Post # 1
Within the last week I’ve heard from both my mom and dad that the D word has been thrown around… more than it has been in the past. They’ve never had a strong relationship and it’s never been easy for them, but I still had a little hope they could pull through.
It’s teaching me a lot as I prepare to begin a marriage… It’s not always wedding dresses, flowers and ceremony music. Eventually those things don’t exist and children enter the picture. Things get tough… you pull through them. My Fiance has parents that divorced when he was two and now don’t speak. I’m afraid my parents are on the verge of that.
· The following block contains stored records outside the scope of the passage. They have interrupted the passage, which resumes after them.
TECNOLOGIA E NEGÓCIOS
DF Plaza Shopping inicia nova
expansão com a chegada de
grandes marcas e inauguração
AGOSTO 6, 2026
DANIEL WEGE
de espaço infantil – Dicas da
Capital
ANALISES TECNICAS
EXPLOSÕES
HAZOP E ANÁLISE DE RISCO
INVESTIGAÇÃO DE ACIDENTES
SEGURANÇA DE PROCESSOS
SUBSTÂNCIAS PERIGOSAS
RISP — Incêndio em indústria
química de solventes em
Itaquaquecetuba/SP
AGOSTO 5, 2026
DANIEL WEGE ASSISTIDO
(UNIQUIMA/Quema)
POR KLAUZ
With 3 months until my own wedding I can’t help but have a heavy heart for all of this. I just need to keep saying that if it ever gets this bad with Fiance and I we will still hang on. It’s a bumpy ride but you make this commitment when you walk down that aisle.
I do believe divorce may be the best thing for some relationships… however it must be the ultimately last thing you try. Too many times these days do couples throw that word around early on in a marriage. Where did the times go where you stuck it out… thick or thin?
I can’t write all this on my blog because too many family and friends read it and I would hate for them to find out that way. We’ll see how things turn out and maybe it’s for the best. I just hate the thought of it.
Post # 3
I’m so sorry you are going through this. I wish you and your Fiance the best and as long as you two always try to stay on the same page you will be okay.
Post # 4
I’m so sorry that this is something you’re dealing with before your wedding 🙁 It sounds like your parents have been together for a long time already, right? Hopefully it is like you said, that this is the absolute last resort if it is where it is truly heading. Just remember though that your parents’ relationship is not you and your FI’s relationship, so just keep knowing and never doubt that you and your Fiance will always be perfect for one another. Sounds like you have a strong hold on that already though!
Post # 5
My boyfriend and I are reading The Five Love Languages and learning a lot. I don’t know your parents situation, but it’s pretty interesting no matter where you are in your relationship. Check it out on Amazon.
Post # 6
I am so sorry that this is happening! I hope that whatever ends up happening, happens with harmony for all involved. I know several divorced couples who are very good about being friendly when brought together in social situations. Not all, but most. Hopefully, IF your parents do choose to end their marriage, they will take into account that their personal feelings for each other should not in any way negatively impact the rest of the family. I can only imagine the stress and sadness you must be feeling right now. Sending virtual hugs!
Post # 7
I don’t know how close you are to your parents but what about doing a couples thing with them? Maybe you could approach them and say, hey, as we prepare for marriage could you help me and Fiance out. It would be a good bonding experience and maybe they would get something out of it, and maybe not.